Millennials, the generation that some have labeled as impatient and entitled, have become the popular subject of study in boardrooms and among marketing managers everywhere.
Sometimes referred to as Gen Y, those born between a loosely defined date range of 1977/1980 and 1995/2000, are about to enter their peak earning years and are expected to become a potent economic force. They have grown up in a digital world of smartphones and constant interconnectedness, and have been directly impacted by the recent economic recession. These experiences will have undoubtedly shaped their expectations and behavioral preferences.
Recognizing that Millennials are far from homogenous, it is still possible to draw some broad-based conclusions about the behaviors and attitudes that make this generation decidedly different from the one that preceded it. Several studies and surveys have been undertaken to better understand their distinct characters.
At 92 million members strong, the Millennial generation represents the largest cohort in U.S. history, according to the U.S. Census Bureau. Notwithstanding its considerable size, members of this group have less disposable income. They find themselves in this predicament as a consequence of substantial student loan debt, underemployment and a lower level of wages in general. It is not surprising, then, to learn that the vast majority of people in this generation are still living in their parents’ basements and do not have an appetite for home ownership.
Despite the dire outlook for greater economic growth contributions from this group of 20- to 30-year-olds who are entering their peak earning years, they certainly have and will influence general spending behaviors of the older generations. Despite lower income levels, Millennial shoppers still spend $600 billion each year in the United States, according to market research conducted by Accenture. The company further estimates this figure will soar to $1.4 trillion by 2020, representing 30 percent of total retail sales. Undoubtedly this generation makes a significant contribution to the economy. However, their spending patterns may differ markedly from the Baby Boomer generation.
Millennials place great importance on the shopping experience and rely heavily on the opinions of others, especially their peers. Prior to purchasing an item, they will do extensive online research and read customer reviews and blogs. Convenience and speed are also of utmost importance and, apparently, they are even willing to pay more for this benefit. Amazon has been able to tap into this need by further expanding its already fast two-day delivery service available to Prime service subscribers by offering one-hour delivery service in New York City.
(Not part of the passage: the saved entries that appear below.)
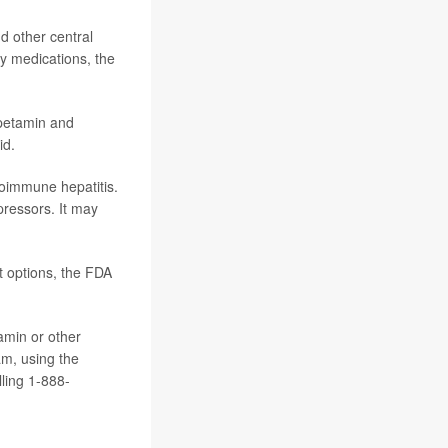
d other central
ty medications, the
petamin and
id.
oimmune hepatitis.
pressors. It may
t options, the FDA
amin or other
am, using the
ling 1-888-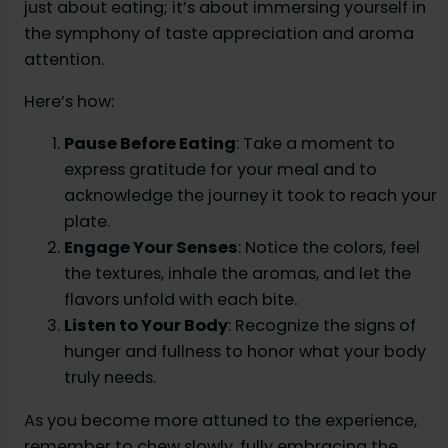
just about eating; it’s about immersing yourself in
the symphony of taste appreciation and aroma
attention.
Here’s how:
Pause Before Eating
: Take a moment to
express gratitude for your meal and to
acknowledge the journey it took to reach your
plate.
Engage Your Senses
: Notice the colors, feel
the textures, inhale the aromas, and let the
flavors unfold with each bite.
Listen to Your Body
: Recognize the signs of
hunger and fullness to honor what your body
truly needs.
As you become more attuned to the experience,
remember to chew slowly, fully embracing the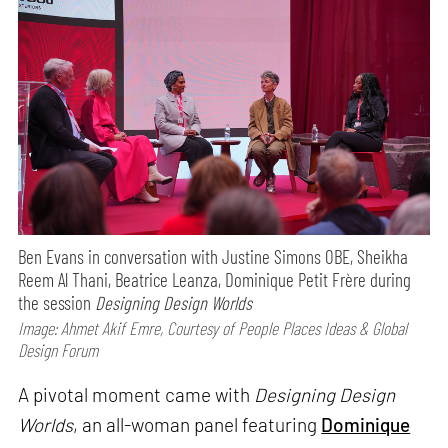
Ben Evans in conversation with Justine Simons OBE, Sheikha
Reem Al Thani, Beatrice Leanza, Dominique Petit Frère during
the session
Designing Design Worlds
Image: Ahmet Akif Emre, Courtesy of People Places Ideas & Global
Design Forum
A pivotal moment came with
Designing Design
Worlds
, an all-woman panel featuring
Dominique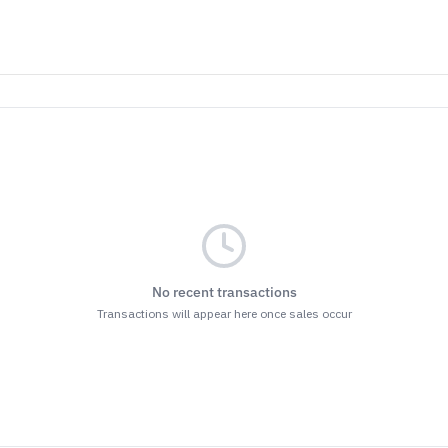
No recent transactions
Transactions will appear here once sales occur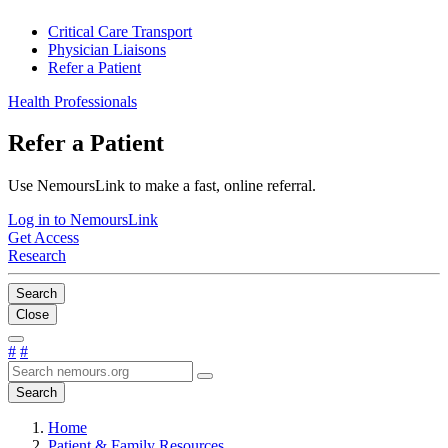
Critical Care Transport
Physician Liaisons
Refer a Patient
Health Professionals
Refer a Patient
Use NemoursLink to make a fast, online referral.
Log in to NemoursLink
Get Access
Research
Search
Close
#
#
Search
Home
Patient & Family Resources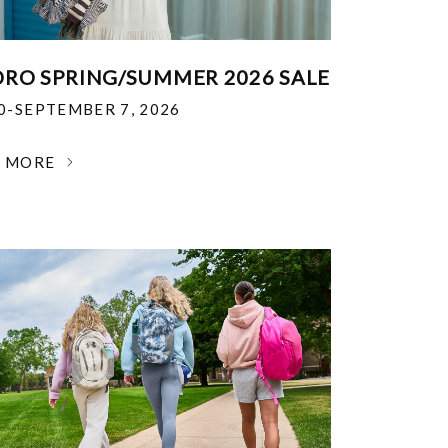
RO SPRING/SUMMER 2026 SALE
30-SEPTEMBER 7, 2026
N MORE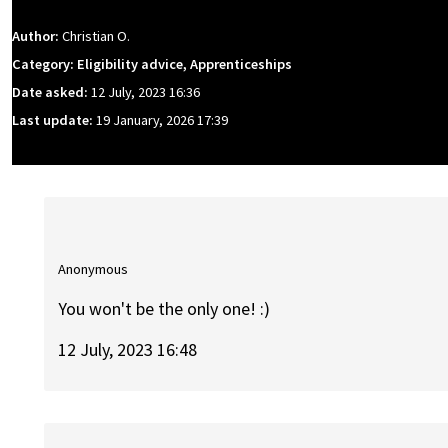
Author:
Christian O.
Category: Eligibility advice, Apprenticeships
Date asked:
12 July, 2023 16:36
Last update:
19 January, 2026 17:39
Anonymous
You won't be the only one! :)
12 July, 2023 16:48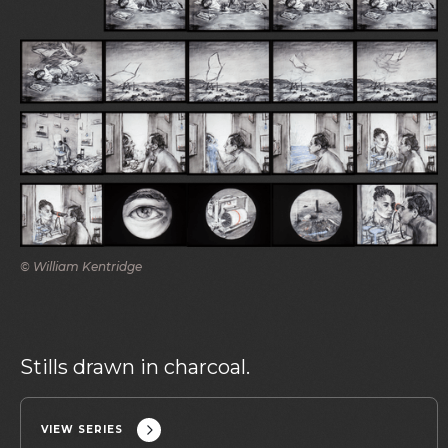
© William Kentridge
Stills drawn in charcoal.
VIEW SERIES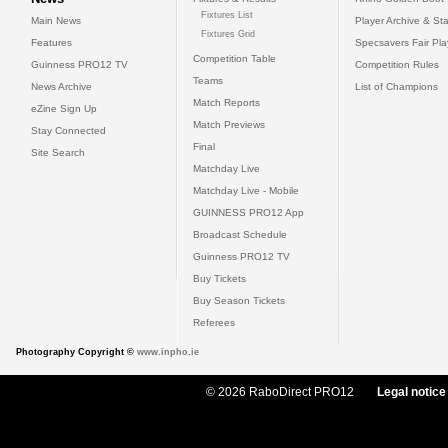
Fixtures List
Main News
Player Archive & Sta
Fixtures Grid
Features
Specsavers Fair Pl
Competition Table
Guinness PRO12 TV
Competition Rules
Teams
News Archive
List of Champions
Match Reports
eZine Sign Up
Match Previews
Stay Connected
Final
Site Search
Matchday Live
Matchday Live - Mobile
GUINNESS PRO12 App
Broadcast Schedule
Guinness PRO12 TV
Buy Tickets
Buy Season Tickets
Referees
Photography Copyright ©
www.inpho.ie
© 2026 RaboDirect PRO12
Legal notice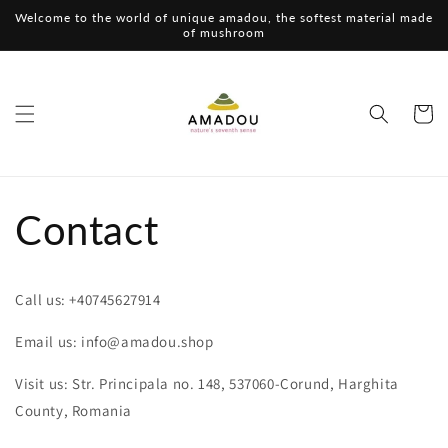
Skip to
Welcome to the world of unique amadou, the softest material made
content
of mushroom
Cart
Contact
Call us: +40745627914
Email us: info@amadou.shop
Visit us: Str. Principala no. 148, 537060-Corund, Harghita
County, Romania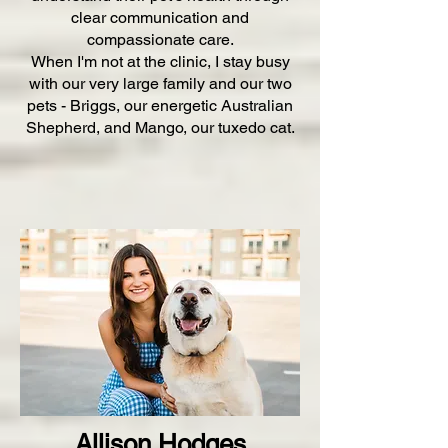
clear communication and
compassionate care.
When I'm not at the clinic, I stay busy
with our very large family and our two
pets - Briggs, our energetic Australian
Shepherd, and Mango, our tuxedo cat.
Allison Hodges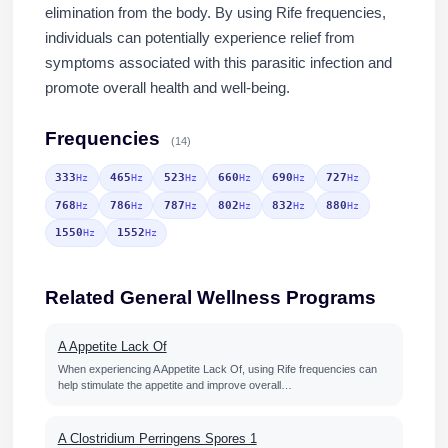
elimination from the body. By using Rife frequencies,
individuals can potentially experience relief from
symptoms associated with this parasitic infection and
promote overall health and well-being.
Frequencies
(14)
333
465
523
660
690
727
Hz
Hz
Hz
Hz
Hz
Hz
768
786
787
802
832
880
Hz
Hz
Hz
Hz
Hz
Hz
1550
1552
Hz
Hz
Related General Wellness Programs
A Appetite Lack Of
When experiencing A Appetite Lack Of, using Rife frequencies can
help stimulate the appetite and improve overall…
A Clostridium Perringens Spores 1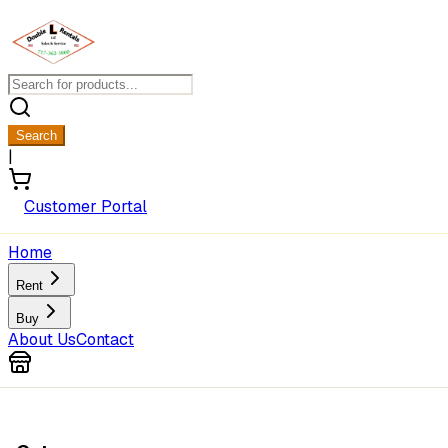
Search
|
Customer Portal
Home
Rent
Buy
About Us
Contact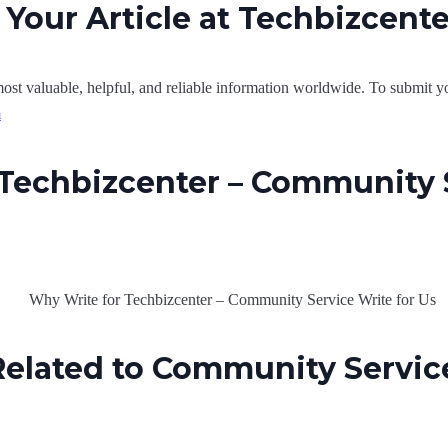
Your Article at Techbizcent
ost valuable, helpful, and reliable information worldwide. To submit yo
m
Techbizcenter – Community 
elated to Community Service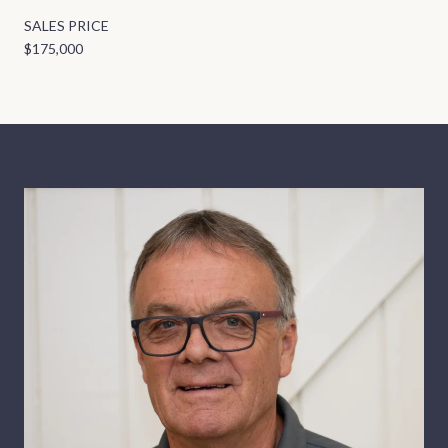
SALES PRICE
$175,000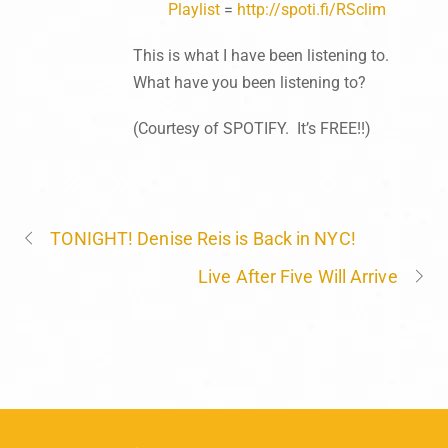
Playlist
=
http://spoti.fi/RSclim
This is what I have been listening to.
What have you been listening to?
(Courtesy of SPOTIFY. It’s FREE!!)
TONIGHT! Denise Reis is Back in NYC!
Live After Five Will Arrive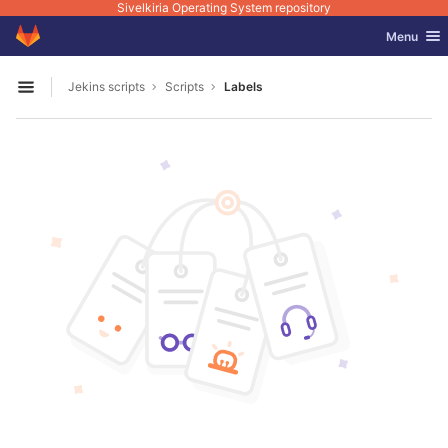
Sivelkiria Operating System repository
GitLab
Toggle nav
Menu
Skip to content
Jekins scripts
Scripts
Labels
Open sidebar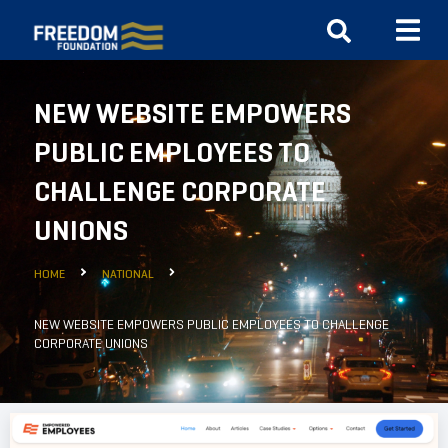
NEW WEBSITE EMPOWERS
PUBLIC EMPLOYEES TO
CHALLENGE CORPORATE
UNIONS
HOME
NATIONAL
NEW WEBSITE EMPOWERS PUBLIC EMPLOYEES TO CHALLENGE
CORPORATE UNIONS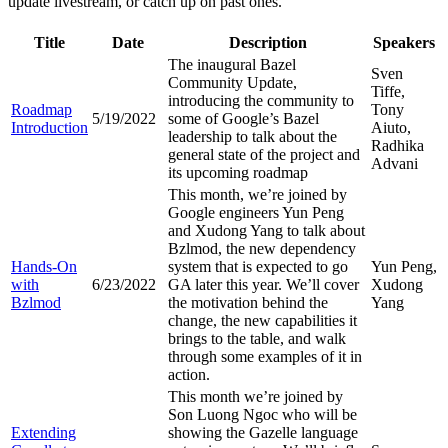
update livestream, or catch up on past ones.
Title
Date
Description
Speakers
The inaugural Bazel
Sven
Community Update,
Tiffe,
introducing the community to
Roadmap
Tony
5/19/2022
some of Google’s Bazel
Introduction
Aiuto,
leadership to talk about the
Radhika
general state of the project and
Advani
its upcoming roadmap
This month, we’re joined by
Google engineers Yun Peng
and Xudong Yang to talk about
Bzlmod, the new dependency
Hands-On
system that is expected to go
Yun Peng,
with
6/23/2022
GA later this year. We’ll cover
Xudong
Bzlmod
the motivation behind the
Yang
change, the new capabilities it
brings to the table, and walk
through some examples of it in
action.
This month we’re joined by
Son Luong Ngoc who will be
Extending
showing the Gazelle language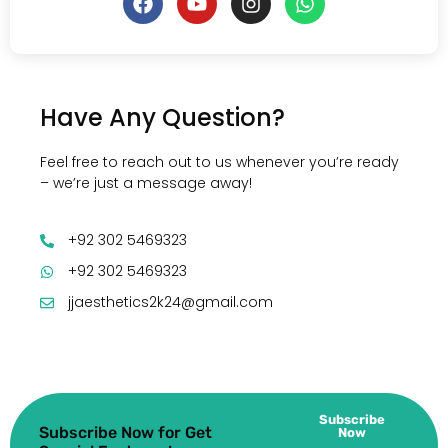
Have Any Question?
Feel free to reach out to us whenever you’re ready
– we’re just a message away!
+92 302 5469323
+92 302 5469323
jjaesthetics2k24@gmail.com
Subscribe
Subscribe Now for Get
Now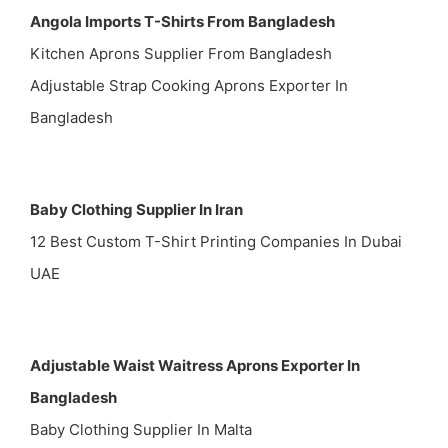
Angola Imports T-Shirts From Bangladesh
Kitchen Aprons Supplier From Bangladesh
Adjustable Strap Cooking Aprons Exporter In
Bangladesh
Baby Clothing Supplier In Iran
12 Best Custom T-Shirt Printing Companies In Dubai
UAE
Adjustable Waist Waitress Aprons Exporter In
Bangladesh
Baby Clothing Supplier In Malta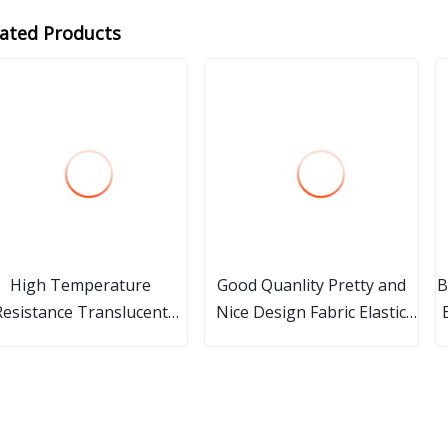
lated Products
High Temperature
Good Quanlity Pretty and
B
Resistance Translucent
Nice Design Fabric Elastic
uartz Glass Pipe Quartz
Bands
ass Sleeve Opaque Milky
hite Quartz Glass Heat
Tubes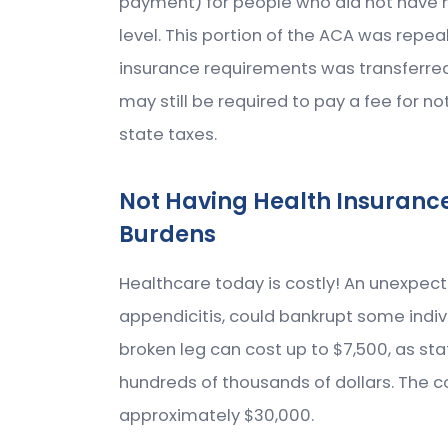
payment) for people who did not have h
level. This portion of the ACA was repea
insurance requirements was transferred
may still be required to pay a fee for n
state taxes.
Not Having Health Insuranc
Burdens
Healthcare today is costly! An unexpec
appendicitis, could bankrupt some indiv
broken leg can cost up to $7,500, as st
hundreds of thousands of dollars. The c
approximately $30,000.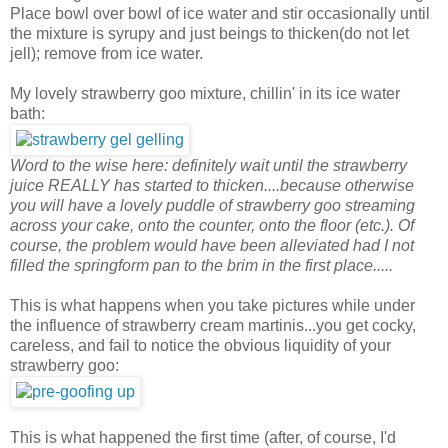
Place bowl over bowl of ice water and stir occasionally until
the mixture is syrupy and just beings to thicken(do not let
jell); remove from ice water.
My lovely strawberry goo mixture, chillin' in its ice water
bath:
Word to the wise here: definitely wait until the strawberry
juice REALLY has started to thicken....because otherwise
you will have a lovely puddle of strawberry goo streaming
across your cake, onto the counter, onto the floor (etc.). Of
course, the problem would have been alleviated had I not
filled the springform pan to the brim in the first place.....
This is what happens when you take pictures while under
the influence of strawberry cream martinis...you get cocky,
careless, and fail to notice the obvious liquidity of your
strawberry goo:
This is what happened the first time (after, of course, I'd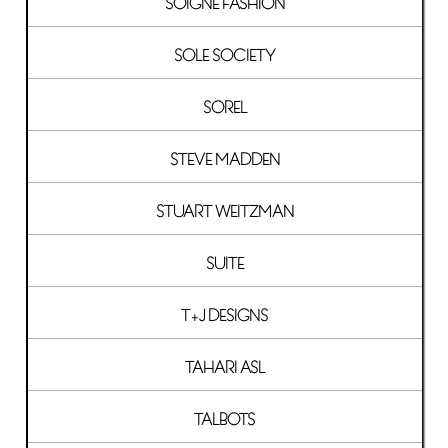
SOIGNE FASHION
SOLE SOCIETY
SOREL
STEVE MADDEN
STUART WEITZMAN
SUITE
T+J DESIGNS
TAHARI ASL
TALBOTS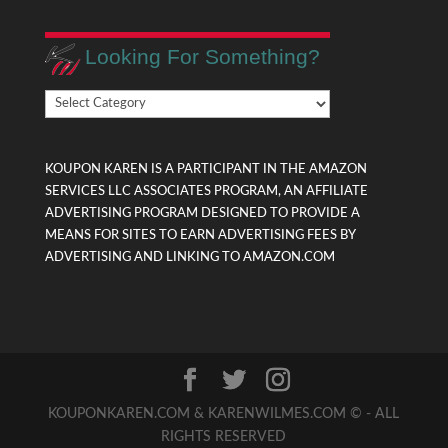
Looking For Something?
Looking
For
Something?
KOUPON KAREN IS A PARTICIPANT IN THE AMAZON
SERVICES LLC ASSOCIATES PROGRAM, AN AFFILIATE
ADVERTISING PROGRAM DESIGNED TO PROVIDE A
MEANS FOR SITES TO EARN ADVERTISING FEES BY
ADVERTISING AND LINKING TO AMAZON.COM
KOUPONKAREN.COM & KARENWILMES.COM © - ALL
RIGHTS RESERVED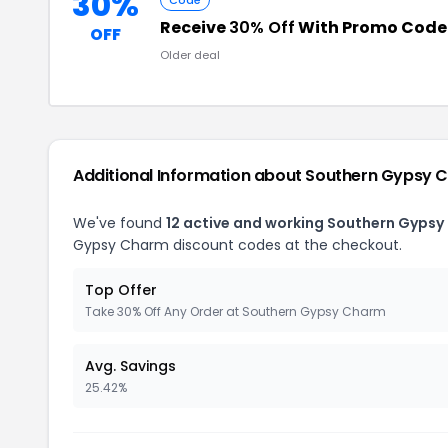
30%
Code
Receive
30% Off
With Promo Code
OFF
Older deal
Additional Information about Southern Gypsy 
We've found
12 active and working Southern Gyps
Gypsy Charm discount codes at the checkout.
Top Offer
Take 30% Off Any Order at Southern Gypsy Charm
Avg. Savings
25.42%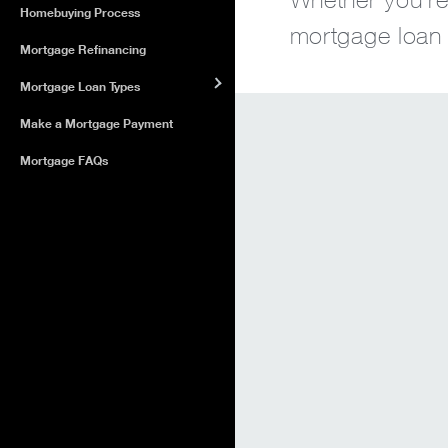
Homebuying Process
mortgage loan o
Mortgage Refinancing
Mortgage Loan Types
Make a Mortgage Payment
Mortgage FAQs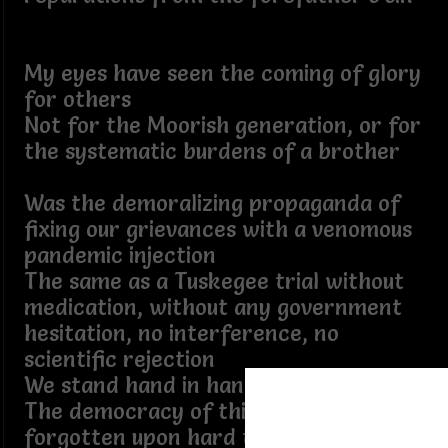
My eyes have seen the coming of glory
for others
Not for the Moorish generation, or for
the systematic burdens of a brother
Was the demoralizing propaganda of
fixing our grievances with a venomous
pandemic injection
The same as a Tuskegee trial without
medication, without any government
hesitation, no interference, no
scientific rejection
We stand hand in hand to uplift
The democracy of this country is not
forgotten upon hard times, courts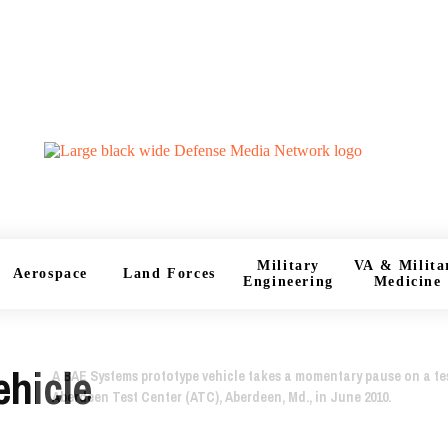
Military
VA & Milita
Aerospace
Land Forces
Engineering
Medicine
ehicle
A BAE Systems prototype vehicle takes a momentary pause on a tes
Aberdeen Test Center (ATC), Aberdeen, Md., in June 2010.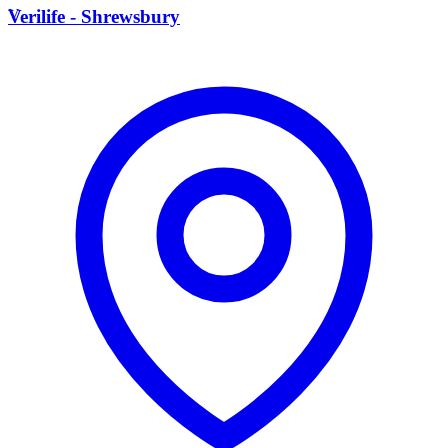
V
Verilife - Shrewsbury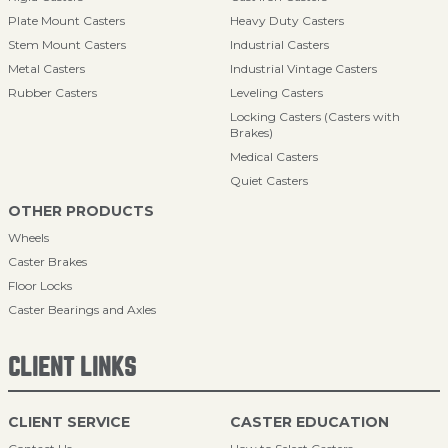
Plate Mount Casters
Heavy Duty Casters
Stem Mount Casters
Industrial Casters
Metal Casters
Industrial Vintage Casters
Rubber Casters
Leveling Casters
Locking Casters (Casters with
Brakes)
Medical Casters
Quiet Casters
OTHER PRODUCTS
Wheels
Caster Brakes
Floor Locks
Caster Bearings and Axles
CLIENT LINKS
CLIENT SERVICE
CASTER EDUCATION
Another behavior which has been revealed through research is Millennials’ attitude toward ownership. Millennials are less enamored of ownership and the inherent burden associated with it. Consequently, they are the epitome of the shared economy concept, embracing the services provided by online car hire company Uber. This also explains the attraction to online streaming companies like Netflix and Spotify. Likewise, this generation prefers renting versus home ownership, although this may be a function of an inability to afford housing.
The attainment of physical and mental wellness is another goal that ranks high on the priority list for Gen Y. They place greater emphasis on exercising and healthy eating habits. Companies like Chipotle, which offers organic and healthy food choices paired with convenience, are big wins for this generation. Likewise, Starbucks, which has expanded its menu to include more sandwiches and salads and has increased the number of drive-through locations, is a favorite among Millennials, according to a Goldman Sachs report.
As investor appetite for investment vehicles built on these changing trends increase, so will the response from asset managers. Companies like Morgan Stanley have already published research on companies that stand to benefit from the emergence of Millennials. Bank of America went even one step further, creating funds which invest in companies that have managed to cater specifically to the needs of Gen Y and stand to benefit from it.
While adapting to demographic shifts is a key ingredient in determining a company’s success, it is most definitely not the only one. The macro economic environment, management’s expertise, risk management strategies and value proposition are all factors that affect a firm’s profitability. As such, to limit stock specific risk, all investment decisions should be made in the context of a diversified portfolio aligned to achieve your personal investment objectives.
Disclaimer: The views expressed are the opinions of the writer and, while believed reliable, may differ from the views of Butterfield Bank (Cayman) Ltd. The bank accepts no liability for errors or actions taken on the basis of this information.